Country Reports on Terrorism 2013 - Foreign Terrorist Organizations: Real IRA
|Publisher||United States Department of State|
|Publication Date||30 April 2014|
|Cite as||United States Department of State, Country Reports on Terrorism 2013 - Foreign Terrorist Organizations: Real IRA, 30 April 2014, available at: http://www.refworld.org/docid/5362297214.html [accessed 22 January 2017]|
|Disclaimer||This is not a UNHCR publication. UNHCR is not responsible for, nor does it necessarily endorse, its content. Any views expressed are solely those of the author or publisher and do not necessarily reflect those of UNHCR, the United Nations or its Member States.|
aka RIRA; Real Irish Republican Army; 32 County Sovereignty Committee; 32 County Sovereignty Movement; Irish Republican Prisoners Welfare Association; Real Oglaigh Na hEireann
Description: Designated as a Foreign Terrorist Organization on May 16, 2001, the Real IRA (RIRA) was formed in 1997 as the clandestine armed wing of the 32 County Sovereignty Movement, a "political pressure group" dedicated to removing British forces from Northern Ireland and unifying Ireland. The RIRA has historically sought to disrupt the Northern Ireland peace process and did not participate in the September 2005 weapons decommissioning. In September 1997, the 32 County Sovereignty Movement opposed Sinn Fein's adoption of the Mitchell principles of democracy and non-violence. Despite internal rifts and calls by some jailed members, including the group's founder Michael "Mickey" McKevitt, for a ceasefire and disbandment, the RIRA has pledged additional violence and continued to conduct attacks.

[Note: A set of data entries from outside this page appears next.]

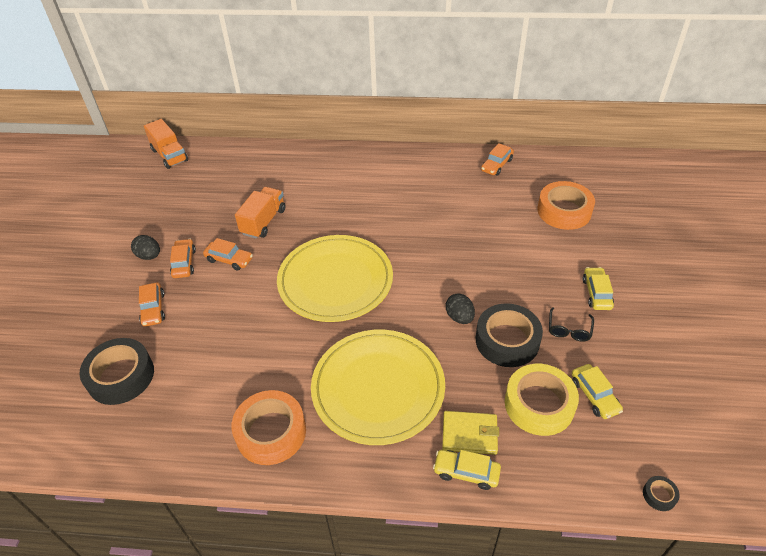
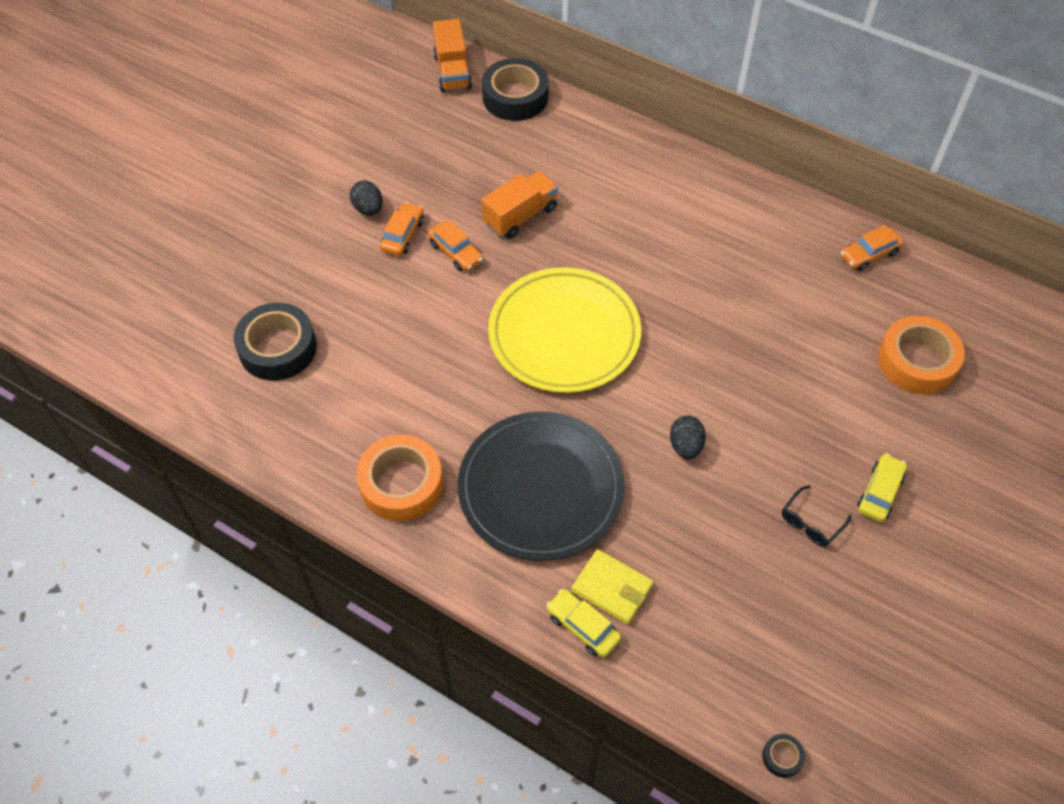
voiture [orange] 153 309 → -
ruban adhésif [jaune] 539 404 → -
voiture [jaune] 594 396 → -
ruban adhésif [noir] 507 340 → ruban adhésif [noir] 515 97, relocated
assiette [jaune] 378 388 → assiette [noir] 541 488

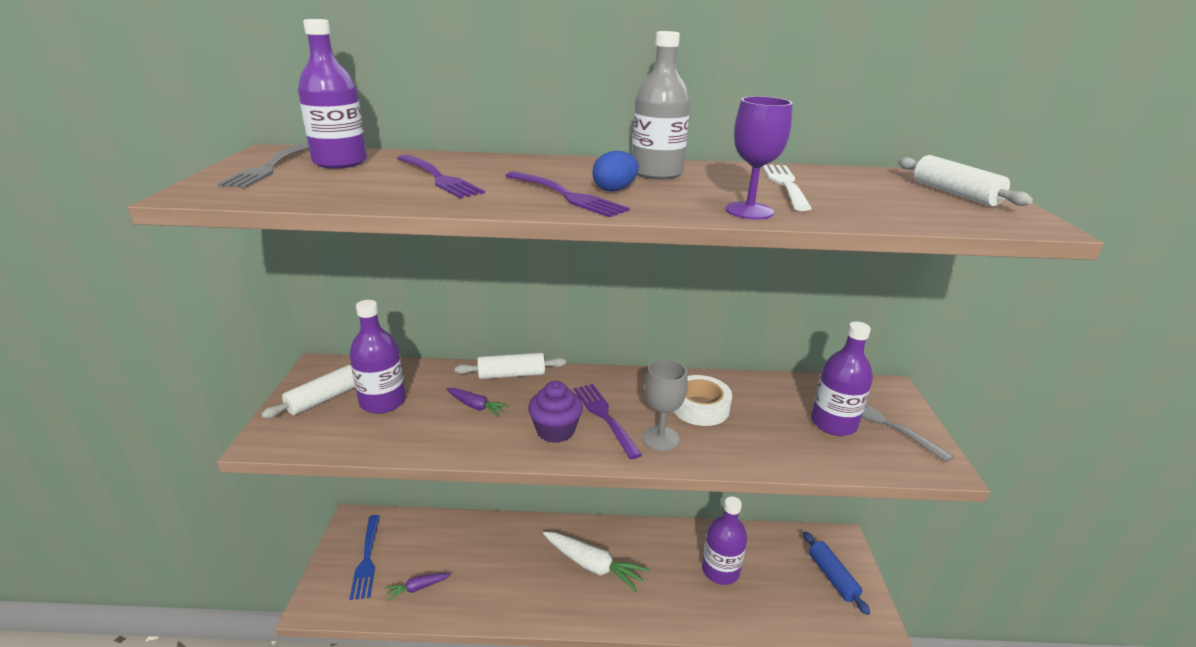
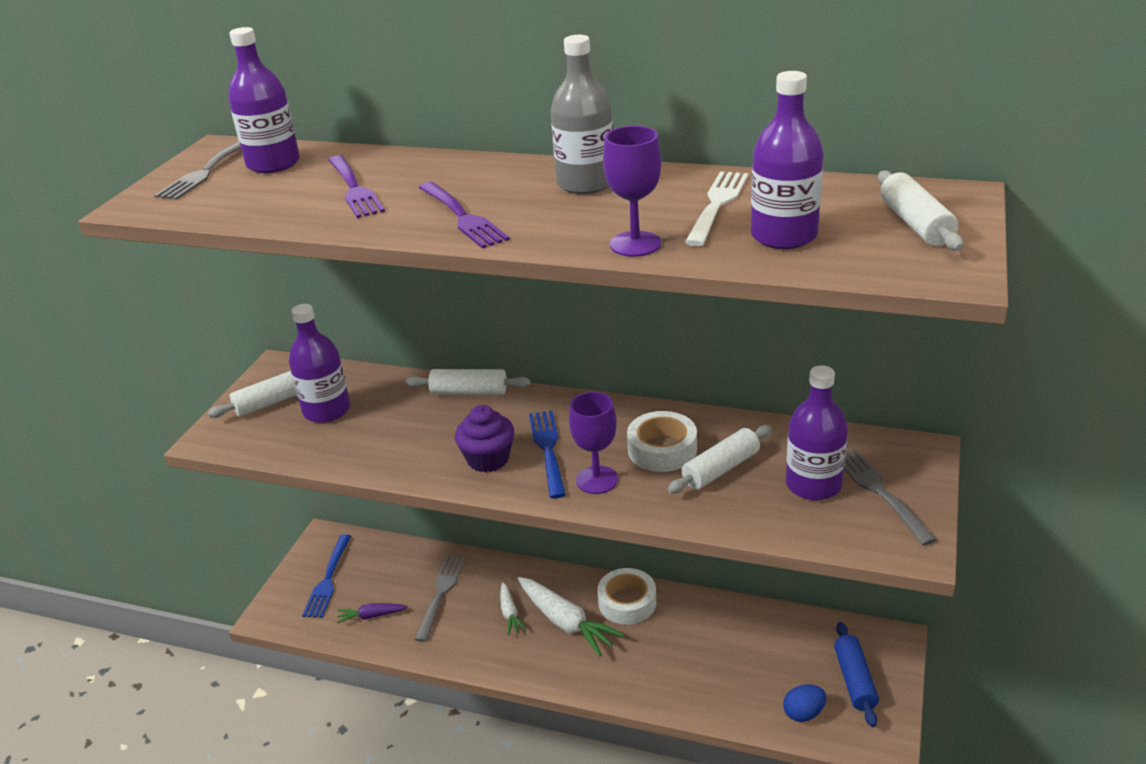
carotte [violet] 476 406 → -
- → fourchette [gris] 440 594
- → carotte [blanc] 510 613
- → ruban adhésif [blanc] 627 602
- → rouleau à pâtisserie [blanc] 721 469
œuf [bleu] 615 189 → œuf [bleu] 803 713, relocated
bouteille [violet] 720 570 → bouteille [violet] 783 236, relocated
fourchette [violet] 605 417 → fourchette [bleu] 548 450
verre à pied [gris] 660 438 → verre à pied [violet] 597 480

Activities: Many RIRA members are former Provisional Irish Republican Army members who left the organization after that group renewed its ceasefire in 1997. These members brought a wealth of experience in terrorist tactics and bomb making to the RIRA. Targets have included civilians (most notoriously in the Omagh bombing in August 1998), British security forces, and police in Northern Ireland. The Independent Monitoring Commission, which was established to oversee the peace process, assessed that RIRA members were likely responsible for the majority of the shootings and assaults that occurred in Northern Ireland.

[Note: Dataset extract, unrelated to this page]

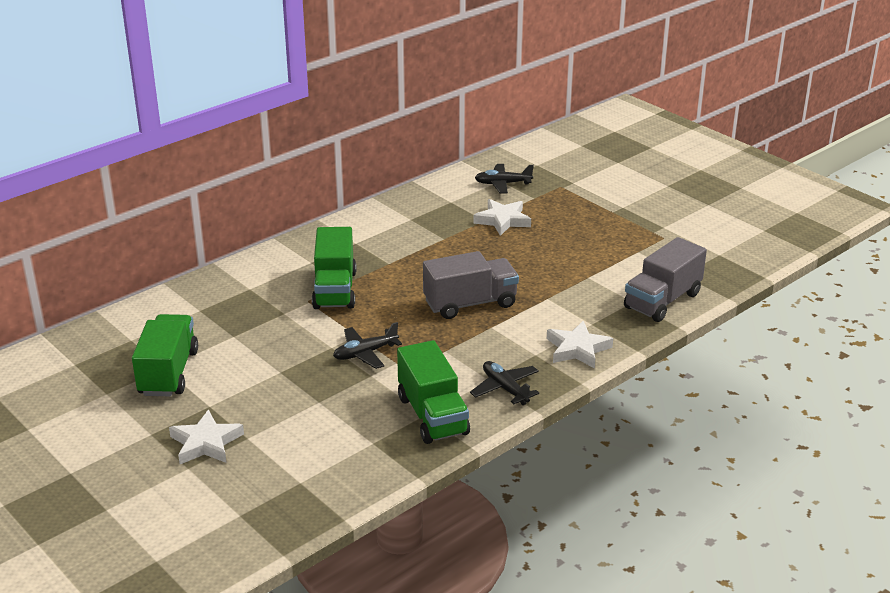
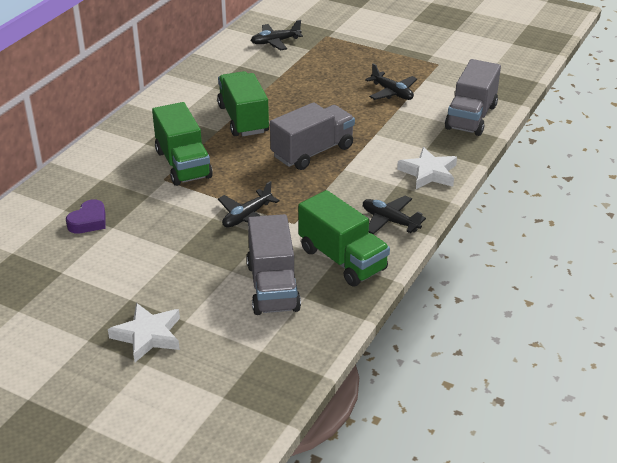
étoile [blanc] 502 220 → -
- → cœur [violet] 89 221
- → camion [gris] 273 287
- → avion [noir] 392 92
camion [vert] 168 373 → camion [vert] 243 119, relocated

The group remained active in 2013. In February, two alleged RIRA members were arrested by Irish police while attempting to carry out the assassination of a local drug dealer. Police searched the van they were traveling in and found two loaded handguns and facemasks.
Strength: According to the Irish government, the RIRA has approximately 100 active members. The organization may receive limited support from IRA hardliners and Republican sympathizers who are dissatisfied with the IRA's continuing ceasefire and with Sinn Fein's involvement in the peace process.
Location/Area of Operation: Northern Ireland, Great Britain, and the Republic of Ireland.
Funding and External Aid: The RIRA is suspected of receiving funds from sympathizers in the United States and of attempting to buy weapons from U.S. gun dealers. The RIRA was also reported to have purchased sophisticated weapons from the Balkans and to have occasionally collaborated with the Continuity Irish Republican Army.